=== Records supplied ===

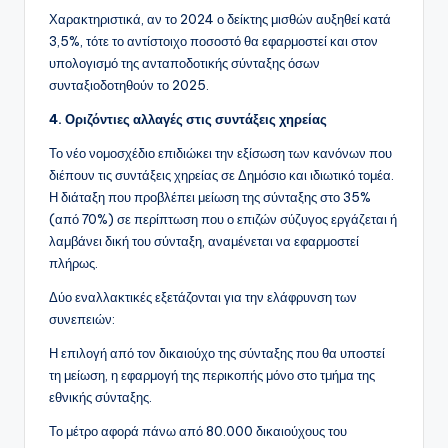
Χαρακτηριστικά, αν το 2024 ο δείκτης μισθών αυξηθεί κατά
3,5%, τότε το αντίστοιχο ποσοστό θα εφαρμοστεί και στον
υπολογισμό της ανταποδοτικής σύνταξης όσων
συνταξιοδοτηθούν το 2025.
4. Οριζόντιες αλλαγές στις συντάξεις χηρείας
Το νέο νομοσχέδιο επιδιώκει την εξίσωση των κανόνων που
διέπουν τις συντάξεις χηρείας σε Δημόσιο και ιδιωτικό τομέα.
Η διάταξη που προβλέπει μείωση της σύνταξης στο 35%
(από 70%) σε περίπτωση που ο επιζών σύζυγος εργάζεται ή
λαμβάνει δική του σύνταξη, αναμένεται να εφαρμοστεί
πλήρως.
Δύο εναλλακτικές εξετάζονται για την ελάφρυνση των
συνεπειών:
Η επιλογή από τον δικαιούχο της σύνταξης που θα υποστεί
τη μείωση, η εφαρμογή της περικοπής μόνο στο τμήμα της
εθνικής σύνταξης.
Το μέτρο αφορά πάνω από 80.000 δικαιούχους του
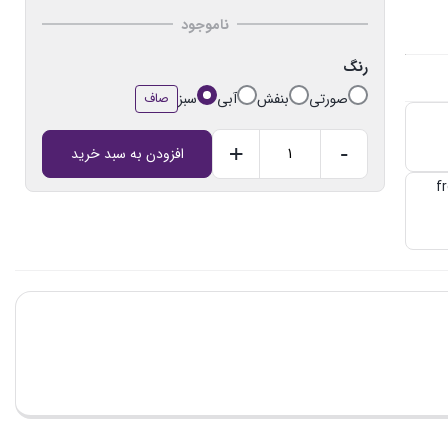
ناموجود
رنگ
صورتی
بنفش
آبی
سبز
صاف
+
-
افزودن به سبد خرید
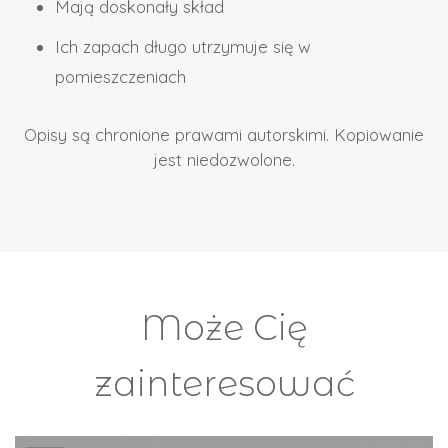
Mają doskonały skład
Ich zapach długo utrzymuje się w
pomieszczeniach
Opisy są chronione prawami autorskimi. Kopiowanie
jest niedozwolone.
Może Cię
zainteresować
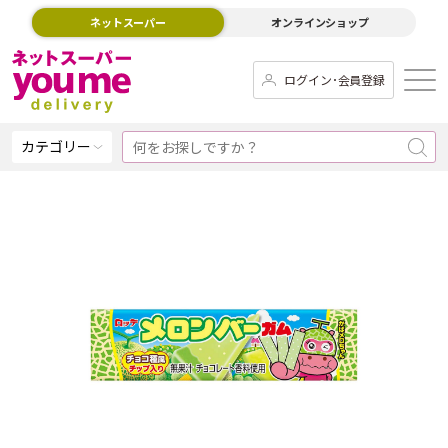
ネットスーパー
オンラインショップ
ログイン･会員登録
カテゴリー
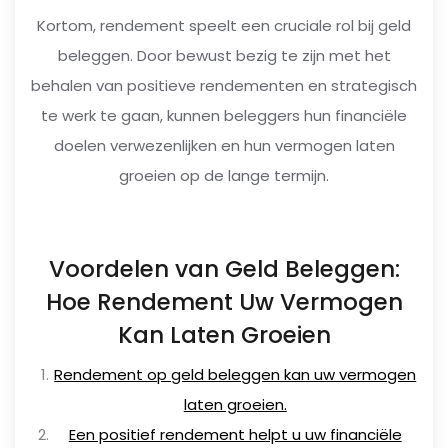
Kortom, rendement speelt een cruciale rol bij geld
beleggen. Door bewust bezig te zijn met het
behalen van positieve rendementen en strategisch
te werk te gaan, kunnen beleggers hun financiële
doelen verwezenlijken en hun vermogen laten
groeien op de lange termijn.
Voordelen van Geld Beleggen:
Hoe Rendement Uw Vermogen
Kan Laten Groeien
Rendement op geld beleggen kan uw vermogen
laten groeien.
Een positief rendement helpt u uw financiële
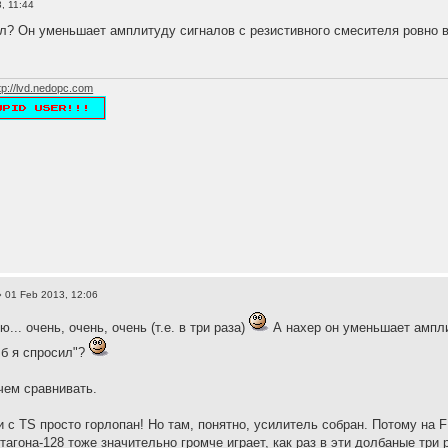
, 11:44
л? Он уменьшает амплитуду сигналов с резистивного смесителя ровно в 3
tp://lvd.nedopc.com
 01 Feb 2013, 12:06
ю... очень, очень, очень (т.е. в три раза)
А нахер он уменьшает амплит
 б я спросил"?
 чем сравнивать.
 с TS просто горлопан! Но там, понятно, усилитель собран. Потому на 
агона-128 тоже значительно громче играет, как раз в эти долбаные три 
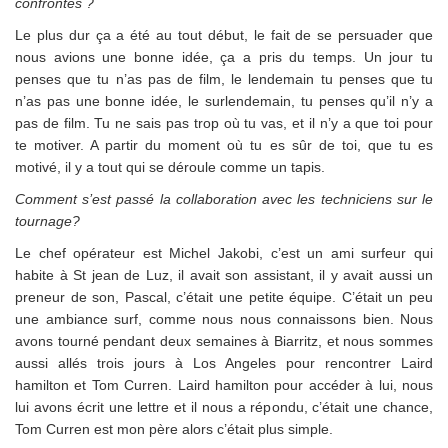
confrontés ?
Le plus dur ça a été au tout début, le fait de se persuader que
nous avions une bonne idée, ça a pris du temps. Un jour tu
penses que tu n’as pas de film, le lendemain tu penses que tu
n’as pas une bonne idée, le surlendemain, tu penses qu’il n’y a
pas de film. Tu ne sais pas trop où tu vas, et il n’y a que toi pour
te motiver. A partir du moment où tu es sûr de toi, que tu es
motivé, il y a tout qui se déroule comme un tapis.
Comment s’est passé la collaboration avec les techniciens sur le
tournage?
Le chef opérateur est Michel Jakobi, c’est un ami surfeur qui
habite à St jean de Luz, il avait son assistant, il y avait aussi un
preneur de son, Pascal, c’était une petite équipe. C’était un peu
une ambiance surf, comme nous nous connaissons bien. Nous
avons tourné pendant deux semaines à Biarritz, et nous sommes
aussi allés trois jours à Los Angeles pour rencontrer Laird
hamilton et Tom Curren. Laird hamilton pour accéder à lui, nous
lui avons écrit une lettre et il nous a répondu, c’était une chance,
Tom Curren est mon père alors c’était plus simple.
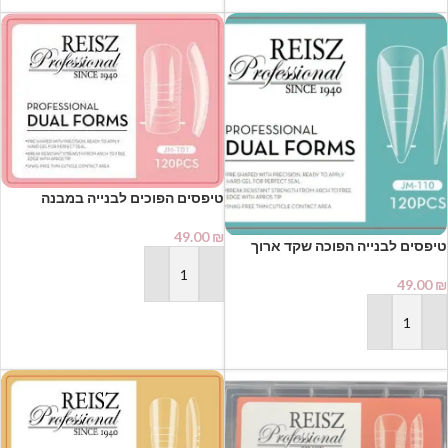
טיפסים הפוכים לבנייה במבנה
קלאסי טבעי (Dual Forms) מבית
REISZ – דגם JM-101 (במארז 120
49.00
₪
טיפסים לבנייה הפוכה שקד ארוך
יח')
REISZ Professional Dual Forms
JM-110 (120 יחידות) | רייז מקצועי
הוספה לסל
49.00
₪
למניקוריסטיות
הוספה לסל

===

Write out exactly the lines from the line holding "чем сравнивать." through the last line of the records above, inclusive, and nothing more. Leave out the pictures.

◆ Solution for this problem ◆
 чем сравнивать.
 с TS просто горлопан! Но там, понятно, усилитель собран. Потому на 
агона-128 тоже значительно громче играет, как раз в эти долбаные три 
confrontés ?
Le plus dur ça a été au tout début, le fait de se persuader que
nous avions une bonne idée, ça a pris du temps. Un jour tu
penses que tu n’as pas de film, le lendemain tu penses que tu
n’as pas une bonne idée, le surlendemain, tu penses qu’il n’y a
pas de film. Tu ne sais pas trop où tu vas, et il n’y a que toi pour
te motiver. A partir du moment où tu es sûr de toi, que tu es
motivé, il y a tout qui se déroule comme un tapis.
Comment s’est passé la collaboration avec les techniciens sur le
tournage?
Le chef opérateur est Michel Jakobi, c’est un ami surfeur qui
habite à St jean de Luz, il avait son assistant, il y avait aussi un
preneur de son, Pascal, c’était une petite équipe. C’était un peu
une ambiance surf, comme nous nous connaissons bien. Nous
avons tourné pendant deux semaines à Biarritz, et nous sommes
aussi allés trois jours à Los Angeles pour rencontrer Laird
hamilton et Tom Curren. Laird hamilton pour accéder à lui, nous
lui avons écrit une lettre et il nous a répondu, c’était une chance,
Tom Curren est mon père alors c’était plus simple.
טיפסים הפוכים לבנייה במבנה
קלאסי טבעי (Dual Forms) מבית
REISZ – דגם JM-101 (במארז 120
49.00
₪
טיפסים לבנייה הפוכה שקד ארוך
יח')
REISZ Professional Dual Forms
JM-110 (120 יחידות) | רייז מקצועי
הוספה לסל
49.00
₪
למניקוריסטיות
הוספה לסל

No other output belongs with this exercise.